**Your tasks:**
- a) Please translate this sentence from the forum post on Let's Encrypt in clusters into Spanish: "The private key is never sent to a CA, only a CSR is sent to a CA."
- b) Continue the forum post on Let's Encrypt in clusters from its final sentence onward.

**Selected passage:**

Best practice for use with clusters, load balancers, passive failover

There are various types of cluster, for example, active-active with multiple DNS entries or load balancers and also active-passive with floating IP or similar failover arrangements.

There are various discussions online about how to use Let’s Encrypt to generate a certificate and distribute it within a cluster.

It is generally best practice to generate the private key on a server and keep it there with very tightly controlled permissions. The private key is never sent to a CA, only a CSR is sent to a CA. However, in many of the examples for clustering, people suggest obtaining a single certificate and then using some scripts to replicate both the certificate and private key to all the other cluster nodes. Many of the replication strategies I’ve seen mentioned aren’t ideal for private keys, some of them actually transport the key un-encrypted over the network.

Does Let’s Encrypt encourage this approach, creating one key pair and replicating it, or is it intended that each node in a cluster should generate its own key pair and CSR?

In the case of replicating the private key and certificate, what methods are recommended?

In the case of creating different key pairs for each node, does Let’s Encrypt issue multiple certificates that are valid concurrently? How would the validation process work in such cases? For example, with dns-01 validation, would the client (e.g. certbot) need to implement some mechanism to serialize the requests to ensure that two or more nodes don’t try to create the TXT record at the same time?

**Collected material:**
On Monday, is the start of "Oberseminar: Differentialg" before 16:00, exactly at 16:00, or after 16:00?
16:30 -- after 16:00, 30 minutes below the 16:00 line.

**Answers given:**
- a) La clave privada nunca se envía a una CA; solo se envía una CSR a una CA.

- b)
I would - generally speaking - consider the replication approach a best-practice. In a typical HA cluster, the nodes are more or less identical, so the risk of key compromise is about the same for all members of the cluster, so there's not much of a compartmentalization argument to be made here. As long as your method of replicating the private key is sufficiently secure, I don't see a reason not to do this, whereas the other approach - one key/certificate per node - would both cause higher load for Let's Encrypt and carries the risk of letting you run into one of the rate limits if your node count is big enough.

I'd be comfortable with SSH/scp - odds are, you're relying on it for server administration anyway. If you're using some sort of configuration management software like Ansible, odds are it has some specific functionality for sharing secrets (like private keys) securely as well.

Rate limits aside, yes, you can issue mutliple certificates for the same domain name that are valid concurrently.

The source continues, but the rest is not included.